START MATERIAL FOR THE TASK
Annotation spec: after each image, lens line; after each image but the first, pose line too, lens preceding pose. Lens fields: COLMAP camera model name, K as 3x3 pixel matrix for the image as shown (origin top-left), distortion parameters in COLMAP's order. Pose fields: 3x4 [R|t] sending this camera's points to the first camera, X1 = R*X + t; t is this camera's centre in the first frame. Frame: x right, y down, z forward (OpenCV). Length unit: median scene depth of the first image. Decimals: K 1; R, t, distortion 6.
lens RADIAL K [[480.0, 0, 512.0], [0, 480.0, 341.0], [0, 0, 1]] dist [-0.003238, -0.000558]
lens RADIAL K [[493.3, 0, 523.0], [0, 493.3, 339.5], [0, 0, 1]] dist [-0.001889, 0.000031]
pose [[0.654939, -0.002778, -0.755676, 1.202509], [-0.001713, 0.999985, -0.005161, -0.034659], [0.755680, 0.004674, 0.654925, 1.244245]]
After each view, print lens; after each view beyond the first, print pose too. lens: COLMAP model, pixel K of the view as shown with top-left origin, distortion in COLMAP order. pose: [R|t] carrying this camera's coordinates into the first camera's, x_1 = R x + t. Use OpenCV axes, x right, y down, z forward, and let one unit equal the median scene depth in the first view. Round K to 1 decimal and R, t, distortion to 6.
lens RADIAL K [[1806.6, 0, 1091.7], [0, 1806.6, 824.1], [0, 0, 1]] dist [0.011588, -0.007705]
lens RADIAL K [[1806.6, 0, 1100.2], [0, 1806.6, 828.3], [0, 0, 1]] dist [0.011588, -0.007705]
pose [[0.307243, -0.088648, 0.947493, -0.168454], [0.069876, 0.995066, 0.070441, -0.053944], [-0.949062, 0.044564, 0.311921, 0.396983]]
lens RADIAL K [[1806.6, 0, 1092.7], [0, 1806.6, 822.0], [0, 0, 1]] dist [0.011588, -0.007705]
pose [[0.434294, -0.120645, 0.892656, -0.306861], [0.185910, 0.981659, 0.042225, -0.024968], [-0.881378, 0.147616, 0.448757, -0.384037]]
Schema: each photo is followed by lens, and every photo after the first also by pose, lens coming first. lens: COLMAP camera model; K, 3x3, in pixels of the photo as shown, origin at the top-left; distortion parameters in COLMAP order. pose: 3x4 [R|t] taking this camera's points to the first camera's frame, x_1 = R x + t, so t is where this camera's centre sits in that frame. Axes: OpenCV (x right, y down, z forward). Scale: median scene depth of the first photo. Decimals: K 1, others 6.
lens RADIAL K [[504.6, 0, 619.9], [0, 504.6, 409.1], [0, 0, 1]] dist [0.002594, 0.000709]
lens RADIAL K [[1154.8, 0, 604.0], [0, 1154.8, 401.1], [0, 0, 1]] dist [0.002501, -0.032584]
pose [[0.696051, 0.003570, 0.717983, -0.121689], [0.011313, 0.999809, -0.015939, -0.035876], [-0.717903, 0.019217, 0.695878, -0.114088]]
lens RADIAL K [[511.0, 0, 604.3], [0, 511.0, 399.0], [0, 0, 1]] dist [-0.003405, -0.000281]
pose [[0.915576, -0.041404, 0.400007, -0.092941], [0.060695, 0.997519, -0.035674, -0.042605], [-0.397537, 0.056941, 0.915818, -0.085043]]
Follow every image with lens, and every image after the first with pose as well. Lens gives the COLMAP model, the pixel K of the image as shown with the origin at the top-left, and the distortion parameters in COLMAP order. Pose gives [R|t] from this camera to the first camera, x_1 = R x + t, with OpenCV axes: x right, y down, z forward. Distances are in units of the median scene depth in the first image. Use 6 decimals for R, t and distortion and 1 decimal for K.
END MATERIAL FOR THE TASK
Give the lines of all the records above as a JSON list of strings, one string per line, and leave out any blank lines.

[
  "Annotation spec: after each image, lens line; after each image but the first, pose line too, lens preceding pose. Lens fields: COLMAP camera model name, K as 3x3 pixel matrix for the image as shown (origin top-left), distortion parameters in COLMAP's order. Pose fields: 3x4 [R|t] sending this camera's points to the first camera, X1 = R*X + t; t is this camera's centre in the first frame. Frame: x right, y down, z forward (OpenCV). Length unit: median scene depth of the first image. Decimals: K 1; R, t, distortion 6.",
  "lens RADIAL K [[480.0, 0, 512.0], [0, 480.0, 341.0], [0, 0, 1]] dist [-0.003238, -0.000558]",
  "lens RADIAL K [[493.3, 0, 523.0], [0, 493.3, 339.5], [0, 0, 1]] dist [-0.001889, 0.000031]",
  "pose [[0.654939, -0.002778, -0.755676, 1.202509], [-0.001713, 0.999985, -0.005161, -0.034659], [0.755680, 0.004674, 0.654925, 1.244245]]",
  "After each view, print lens; after each view beyond the first, print pose too. lens: COLMAP model, pixel K of the view as shown with top-left origin, distortion in COLMAP order. pose: [R|t] carrying this camera's coordinates into the first camera's, x_1 = R x + t. Use OpenCV axes, x right, y down, z forward, and let one unit equal the median scene depth in the first view. Round K to 1 decimal and R, t, distortion to 6.",
  "lens RADIAL K [[1806.6, 0, 1091.7], [0, 1806.6, 824.1], [0, 0, 1]] dist [0.011588, -0.007705]",
  "lens RADIAL K [[1806.6, 0, 1100.2], [0, 1806.6, 828.3], [0, 0, 1]] dist [0.011588, -0.007705]",
  "pose [[0.307243, -0.088648, 0.947493, -0.168454], [0.069876, 0.995066, 0.070441, -0.053944], [-0.949062, 0.044564, 0.311921, 0.396983]]",
  "lens RADIAL K [[1806.6, 0, 1092.7], [0, 1806.6, 822.0], [0, 0, 1]] dist [0.011588, -0.007705]",
  "pose [[0.434294, -0.120645, 0.892656, -0.306861], [0.185910, 0.981659, 0.042225, -0.024968], [-0.881378, 0.147616, 0.448757, -0.384037]]",
  "Schema: each photo is followed by lens, and every photo after the first also by pose, lens coming first. lens: COLMAP camera model; K, 3x3, in pixels of the photo as shown, origin at the top-left; distortion parameters in COLMAP order. pose: 3x4 [R|t] taking this camera's points to the first camera's frame, x_1 = R x + t, so t is where this camera's centre sits in that frame. Axes: OpenCV (x right, y down, z forward). Scale: median scene depth of the first photo. Decimals: K 1, others 6.",
  "lens RADIAL K [[504.6, 0, 619.9], [0, 504.6, 409.1], [0, 0, 1]] dist [0.002594, 0.000709]",
  "lens RADIAL K [[1154.8, 0, 604.0], [0, 1154.8, 401.1], [0, 0, 1]] dist [0.002501, -0.032584]",
  "pose [[0.696051, 0.003570, 0.717983, -0.121689], [0.011313, 0.999809, -0.015939, -0.035876], [-0.717903, 0.019217, 0.695878, -0.114088]]",
  "lens RADIAL K [[511.0, 0, 604.3], [0, 511.0, 399.0], [0, 0, 1]] dist [-0.003405, -0.000281]",
  "pose [[0.915576, -0.041404, 0.400007, -0.092941], [0.060695, 0.997519, -0.035674, -0.042605], [-0.397537, 0.056941, 0.915818, -0.085043]]",
  "Follow every image with lens, and every image after the first with pose as well. Lens gives the COLMAP model, the pixel K of the image as shown with the origin at the top-left, and the distortion parameters in COLMAP order. Pose gives [R|t] from this camera to the first camera, x_1 = R x + t, with OpenCV axes: x right, y down, z forward. Distances are in units of the median scene depth in the first image. Use 6 decimals for R, t and distortion and 1 decimal for K."
]